Key nutrients that help lower homocysteine:

  • Folate (B9)

  • Vitamin B12

  • Vitamin B6

  • Vitamin B2

  • Zinc

  • Trimethylglycine (TMG)/Betaine

Standard folate or folic acid supplements may not always be effective. One key reason is that folic acid—the form commonly found in most supplements and fortified foods—is not sufficiently bioavailable to raise blood folate levels in individuals with certain health conditions or genetic variations, especially those with MTHFR mutations.

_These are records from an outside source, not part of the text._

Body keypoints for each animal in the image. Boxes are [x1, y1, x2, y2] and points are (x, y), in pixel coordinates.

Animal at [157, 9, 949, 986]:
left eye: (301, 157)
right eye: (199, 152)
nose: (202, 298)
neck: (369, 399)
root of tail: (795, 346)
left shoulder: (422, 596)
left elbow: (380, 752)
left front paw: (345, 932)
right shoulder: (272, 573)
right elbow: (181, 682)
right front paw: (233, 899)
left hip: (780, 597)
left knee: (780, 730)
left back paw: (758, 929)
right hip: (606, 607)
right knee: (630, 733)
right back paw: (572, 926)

For folic acid to work clinically, it must first be converted into the active form, 5-methyltetrahydrofolate (5-MTHF). This conversion depends on several enzymes, healthy liver and gut function, and adequate levels of nutrients like niacin (B3), pyridoxine (B6), riboflavin (B2), vitamin C, and zinc. A further benefit of 5-MTHF is that it does not mask a vitamin B12 deficiency—a problem sometimes seen with folic acid. Folic acid can hide the blood-related symptoms of B12 deficiency without treating the neurological effects, making diagnosis more difficult.

Natural folates are also destroyed by cooking and food processing. While red blood cells can hold folate for 40–50 days after stopping supplementation, folic acid itself does not transport well to the brain and is quickly cleared from the central nervous system.

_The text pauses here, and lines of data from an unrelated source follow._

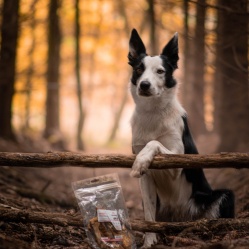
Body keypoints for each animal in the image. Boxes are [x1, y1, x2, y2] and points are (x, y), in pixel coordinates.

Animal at [127, 29, 234, 247]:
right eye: (139, 69)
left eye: (160, 71)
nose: (144, 85)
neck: (153, 113)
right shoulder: (146, 181)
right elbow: (148, 215)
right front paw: (149, 241)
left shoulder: (176, 162)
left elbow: (154, 142)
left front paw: (141, 160)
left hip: (223, 196)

Recent research in patients with coronary artery disease showed that supplementing with bioactive folate (5-MTHF) led to higher plasma folate levels compared to folic acid, regardless of genotype. Overall, folic acid supplements are less effective than bioactive 5-MTHF in raising blood folate concentrations.

PLEASE NOTE: ANY VIEWS REGARDING THE RESULTS ARE MY UNDERSTANDING AND DO NOT SERVE AS PROFESSIONAL ADVICE. THE TREATMENT RECOMMENDATION IS STRICTLY RELATED TO ALEX’S RESULTS AND NOT MEANT FOR SELF-TREATMENT. ALWAYS SPEAK TO YOUR HEALTHCARE PROVIDER BEFORE STARTING ANY TREATMENTS.